- Data for this task
__________

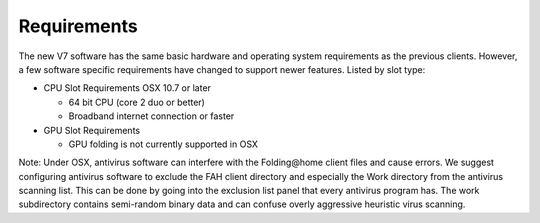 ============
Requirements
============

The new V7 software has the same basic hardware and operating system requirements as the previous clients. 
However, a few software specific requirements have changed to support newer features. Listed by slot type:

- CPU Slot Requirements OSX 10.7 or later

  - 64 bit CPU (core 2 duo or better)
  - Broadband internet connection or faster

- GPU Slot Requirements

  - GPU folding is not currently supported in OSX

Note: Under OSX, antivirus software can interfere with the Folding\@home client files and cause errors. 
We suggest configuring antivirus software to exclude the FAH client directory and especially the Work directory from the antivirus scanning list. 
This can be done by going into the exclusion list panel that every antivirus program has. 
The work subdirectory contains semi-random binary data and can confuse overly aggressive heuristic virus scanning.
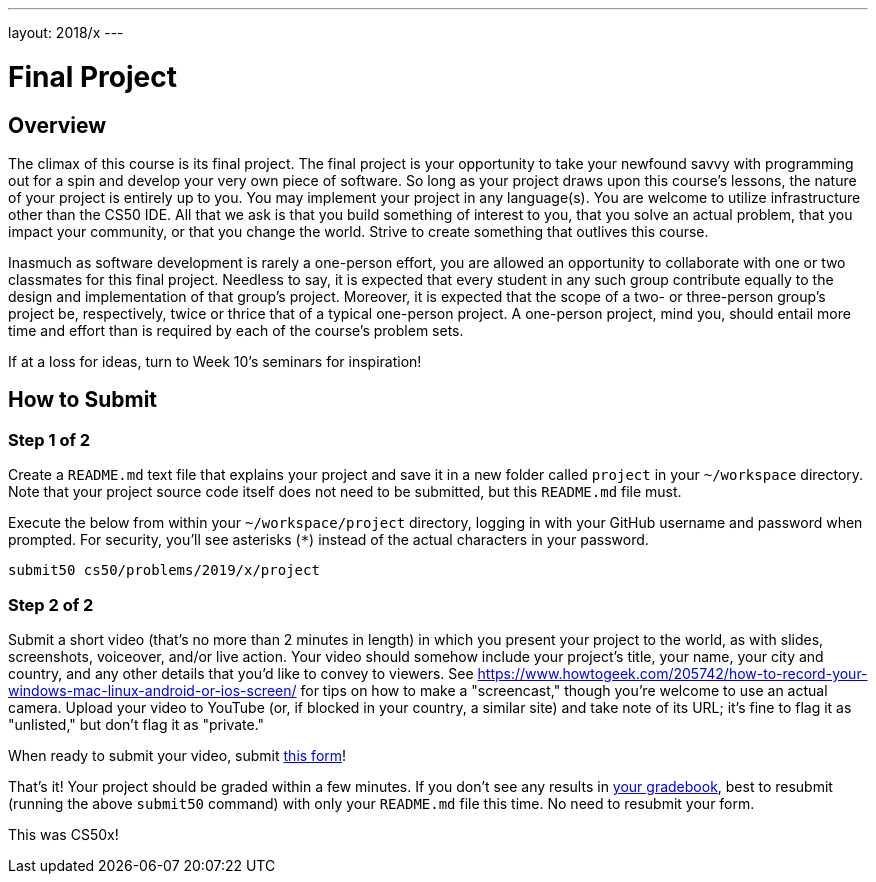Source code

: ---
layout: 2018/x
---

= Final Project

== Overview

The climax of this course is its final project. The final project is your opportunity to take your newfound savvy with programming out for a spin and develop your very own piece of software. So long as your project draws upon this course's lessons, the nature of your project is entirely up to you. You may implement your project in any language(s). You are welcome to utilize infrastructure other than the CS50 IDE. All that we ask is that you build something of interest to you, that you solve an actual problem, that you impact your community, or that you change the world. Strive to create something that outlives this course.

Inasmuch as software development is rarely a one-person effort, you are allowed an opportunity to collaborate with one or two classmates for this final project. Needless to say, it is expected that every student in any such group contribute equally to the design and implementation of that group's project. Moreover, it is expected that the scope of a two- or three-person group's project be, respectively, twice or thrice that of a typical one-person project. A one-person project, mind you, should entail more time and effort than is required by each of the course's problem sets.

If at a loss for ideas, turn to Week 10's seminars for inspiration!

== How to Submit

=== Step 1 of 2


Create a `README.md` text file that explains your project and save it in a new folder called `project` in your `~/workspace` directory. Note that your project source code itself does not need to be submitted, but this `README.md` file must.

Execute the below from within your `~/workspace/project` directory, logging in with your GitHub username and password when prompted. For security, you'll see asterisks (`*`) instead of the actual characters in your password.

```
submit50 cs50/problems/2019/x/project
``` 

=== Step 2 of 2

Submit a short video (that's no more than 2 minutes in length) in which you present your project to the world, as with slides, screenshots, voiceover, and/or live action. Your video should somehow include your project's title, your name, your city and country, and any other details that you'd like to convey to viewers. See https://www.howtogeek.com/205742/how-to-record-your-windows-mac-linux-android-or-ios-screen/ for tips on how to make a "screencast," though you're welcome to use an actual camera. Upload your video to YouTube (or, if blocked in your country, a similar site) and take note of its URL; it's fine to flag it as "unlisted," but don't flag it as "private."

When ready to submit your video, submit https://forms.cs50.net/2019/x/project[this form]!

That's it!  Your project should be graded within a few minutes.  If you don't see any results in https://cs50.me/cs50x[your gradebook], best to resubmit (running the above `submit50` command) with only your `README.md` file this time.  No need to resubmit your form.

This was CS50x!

__________

- Exercise prompt
Output every line of the records above unchanged, and keep the pictures out.

- Response box
 ============
Requirements
============

The new V7 software has the same basic hardware and operating system requirements as the previous clients. 
However, a few software specific requirements have changed to support newer features. Listed by slot type:

- CPU Slot Requirements OSX 10.7 or later

  - 64 bit CPU (core 2 duo or better)
  - Broadband internet connection or faster

- GPU Slot Requirements

  - GPU folding is not currently supported in OSX

Note: Under OSX, antivirus software can interfere with the Folding\@home client files and cause errors. 
We suggest configuring antivirus software to exclude the FAH client directory and especially the Work directory from the antivirus scanning list. 
This can be done by going into the exclusion list panel that every antivirus program has. 
The work subdirectory contains semi-random binary data and can confuse overly aggressive heuristic virus scanning.
Source code

: ---
layout: 2018/x
---

= Final Project

== Overview

The climax of this course is its final project. The final project is your opportunity to take your newfound savvy with programming out for a spin and develop your very own piece of software. So long as your project draws upon this course's lessons, the nature of your project is entirely up to you. You may implement your project in any language(s). You are welcome to utilize infrastructure other than the CS50 IDE. All that we ask is that you build something of interest to you, that you solve an actual problem, that you impact your community, or that you change the world. Strive to create something that outlives this course.

Inasmuch as software development is rarely a one-person effort, you are allowed an opportunity to collaborate with one or two classmates for this final project. Needless to say, it is expected that every student in any such group contribute equally to the design and implementation of that group's project. Moreover, it is expected that the scope of a two- or three-person group's project be, respectively, twice or thrice that of a typical one-person project. A one-person project, mind you, should entail more time and effort than is required by each of the course's problem sets.

If at a loss for ideas, turn to Week 10's seminars for inspiration!

== How to Submit

=== Step 1 of 2


Create a `README.md` text file that explains your project and save it in a new folder called `project` in your `~/workspace` directory. Note that your project source code itself does not need to be submitted, but this `README.md` file must.

Execute the below from within your `~/workspace/project` directory, logging in with your GitHub username and password when prompted. For security, you'll see asterisks (`*`) instead of the actual characters in your password.

```
submit50 cs50/problems/2019/x/project
``` 

=== Step 2 of 2

Submit a short video (that's no more than 2 minutes in length) in which you present your project to the world, as with slides, screenshots, voiceover, and/or live action. Your video should somehow include your project's title, your name, your city and country, and any other details that you'd like to convey to viewers. See https://www.howtogeek.com/205742/how-to-record-your-windows-mac-linux-android-or-ios-screen/ for tips on how to make a "screencast," though you're welcome to use an actual camera. Upload your video to YouTube (or, if blocked in your country, a similar site) and take note of its URL; it's fine to flag it as "unlisted," but don't flag it as "private."

When ready to submit your video, submit https://forms.cs50.net/2019/x/project[this form]!

That's it!  Your project should be graded within a few minutes.  If you don't see any results in https://cs50.me/cs50x[your gradebook], best to resubmit (running the above `submit50` command) with only your `README.md` file this time.  No need to resubmit your form.

This was CS50x!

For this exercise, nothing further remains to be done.